The saga continues... Collin is still having severe headaches. When he had his shunt revision at the end of November, he got a programmable valve (Strata). He did great for about a month and a half and then started having headaches again. At first he just mentioned that he had a headache, then a couple of days later more headaches, and then within a few days he was back to putting his head down at school, and going down to the nurse's office to lie down, etc. We have re-programmed his shunt twice in the past three weeks. The NS has tried turning it down with the assumption that Collin was underdraining, but there was no improvement, so he turned it up with the thought that maybe he was overdraining. We were told to give it two weeks unless things got drastically worse. Two weeks will be up on friday, and we have an appointment to go back in. Things did not get drastically worse, but seem to have gotten gradually worse despite the adjustments. Collin also complains about blury vision when he is having headaches.
The NS mentioned the possibility that the headaches might be unrelated to the shunt or the arachnoid cyst. He said that we could try various medications. I am not opposed to trying different treatments, but I have a hard time believing that these headaches are unrealated. We have NO family history of migraines. Collin never had headaches before last spring, when he started having headaches and morning vomiting. The first shunt was placed in June, and we saw immediate improvement. He started having issues again in november, and then again after the revision we saw immediate improvement. I don't want to get in a cycle of trying various medications with various side effects just to try to figure out what is going on. Collin did have a CT scan 3 weeks ago, which we were told was stable, but his CT's don't usually show any change.
We go back to the NS on friday, and I want to have some idea of the direction we are going. I would love your thoughts on trying medication, and on whether or not this is related to the cyst or the shunt. I always feel like they think that Collin is exaggerating because he is not missing school. He loves school and does not want to be sent home. My DH and I have not kept him home because we figure he can either have a headache at school and still keep learning, or he can have a headache at home. His teacher has been very flexible about letting him lie down or take breaks if necessary. He is not an attention seeker, and tends to be fairly stoic. I can't see any way that he is getting rewarded for having headaches, he doesn't get any special treatment. I really don't think that he is exaggerating.

What should we push for?

TIA,
Erin

Me personally, I think that trying different headache preventative medications would be a waste of time and an exercise in futility.
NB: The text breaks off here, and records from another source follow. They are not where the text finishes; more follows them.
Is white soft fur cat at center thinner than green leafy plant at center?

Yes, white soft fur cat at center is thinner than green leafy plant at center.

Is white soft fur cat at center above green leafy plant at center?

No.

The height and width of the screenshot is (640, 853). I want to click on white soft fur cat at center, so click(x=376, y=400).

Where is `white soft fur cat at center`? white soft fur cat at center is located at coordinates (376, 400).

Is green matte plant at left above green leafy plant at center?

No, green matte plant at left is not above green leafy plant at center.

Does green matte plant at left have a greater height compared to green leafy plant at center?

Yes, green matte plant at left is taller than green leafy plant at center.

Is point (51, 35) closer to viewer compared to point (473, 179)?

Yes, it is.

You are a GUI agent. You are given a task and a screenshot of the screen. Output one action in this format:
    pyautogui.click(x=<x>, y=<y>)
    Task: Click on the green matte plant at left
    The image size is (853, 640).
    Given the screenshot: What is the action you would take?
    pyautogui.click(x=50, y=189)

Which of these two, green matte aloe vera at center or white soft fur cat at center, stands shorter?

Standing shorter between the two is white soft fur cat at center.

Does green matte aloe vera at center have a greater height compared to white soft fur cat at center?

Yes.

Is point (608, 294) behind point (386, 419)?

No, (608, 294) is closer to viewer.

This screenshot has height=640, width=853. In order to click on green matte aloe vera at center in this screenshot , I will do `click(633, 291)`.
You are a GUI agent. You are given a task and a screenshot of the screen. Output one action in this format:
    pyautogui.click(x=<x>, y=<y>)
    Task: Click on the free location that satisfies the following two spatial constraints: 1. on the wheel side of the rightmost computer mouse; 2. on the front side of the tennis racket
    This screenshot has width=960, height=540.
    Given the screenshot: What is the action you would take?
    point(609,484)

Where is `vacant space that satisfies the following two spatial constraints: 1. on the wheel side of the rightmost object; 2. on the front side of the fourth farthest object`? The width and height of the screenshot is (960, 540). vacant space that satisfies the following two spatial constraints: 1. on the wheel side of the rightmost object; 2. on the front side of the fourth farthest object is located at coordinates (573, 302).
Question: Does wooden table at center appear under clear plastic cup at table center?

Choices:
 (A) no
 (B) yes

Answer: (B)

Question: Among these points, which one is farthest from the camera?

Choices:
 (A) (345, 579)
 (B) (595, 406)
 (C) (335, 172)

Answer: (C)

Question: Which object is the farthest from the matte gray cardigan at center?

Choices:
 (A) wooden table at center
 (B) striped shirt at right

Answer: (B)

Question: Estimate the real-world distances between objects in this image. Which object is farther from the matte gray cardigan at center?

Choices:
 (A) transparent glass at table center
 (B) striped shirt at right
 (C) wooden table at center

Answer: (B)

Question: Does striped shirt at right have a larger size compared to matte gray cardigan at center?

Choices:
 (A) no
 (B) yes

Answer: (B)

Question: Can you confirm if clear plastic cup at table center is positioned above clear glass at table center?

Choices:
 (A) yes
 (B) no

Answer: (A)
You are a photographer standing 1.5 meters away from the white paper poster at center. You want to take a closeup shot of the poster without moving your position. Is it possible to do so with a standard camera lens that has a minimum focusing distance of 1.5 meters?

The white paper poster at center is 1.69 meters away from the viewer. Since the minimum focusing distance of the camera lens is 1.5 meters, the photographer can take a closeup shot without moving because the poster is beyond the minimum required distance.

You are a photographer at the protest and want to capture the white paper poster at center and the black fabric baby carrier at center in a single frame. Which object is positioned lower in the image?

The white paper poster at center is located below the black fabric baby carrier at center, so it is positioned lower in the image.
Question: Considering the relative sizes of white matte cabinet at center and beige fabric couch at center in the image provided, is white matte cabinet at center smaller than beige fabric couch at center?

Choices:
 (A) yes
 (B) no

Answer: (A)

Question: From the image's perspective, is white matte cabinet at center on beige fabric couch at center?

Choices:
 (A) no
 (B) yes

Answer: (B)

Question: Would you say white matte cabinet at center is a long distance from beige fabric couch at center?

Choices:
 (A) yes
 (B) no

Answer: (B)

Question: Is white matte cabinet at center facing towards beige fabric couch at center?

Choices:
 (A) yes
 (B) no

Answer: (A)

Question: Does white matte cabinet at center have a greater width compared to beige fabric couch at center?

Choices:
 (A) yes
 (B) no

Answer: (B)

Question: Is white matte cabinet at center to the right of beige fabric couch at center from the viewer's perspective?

Like you said, it is not coincidence that Collin started having headaches when he did. I would bet my bottom dollar that they ARE shunt related and both experience and knowledge I've gained from reading research papers tells me that if the headaches are an ongoing battle like Collin's are, it is time to try yet another shunt.

My daughter tried a programmable when she was having major problems with both headaches and migraines and we ended up pulling it out and going to a different type of shunt (LP in her case). Her headaches were caused by having slit ventricles which caused her to have intermittent shunt failure so her case may be different than Collins. HOWEVER, the research papers that discuss headaches in relation to Hydro clearly state that if the patient is school aged and is going down to the nurse's office, or having to lie down in class due to headaches more than a few times a month then a revision is in order.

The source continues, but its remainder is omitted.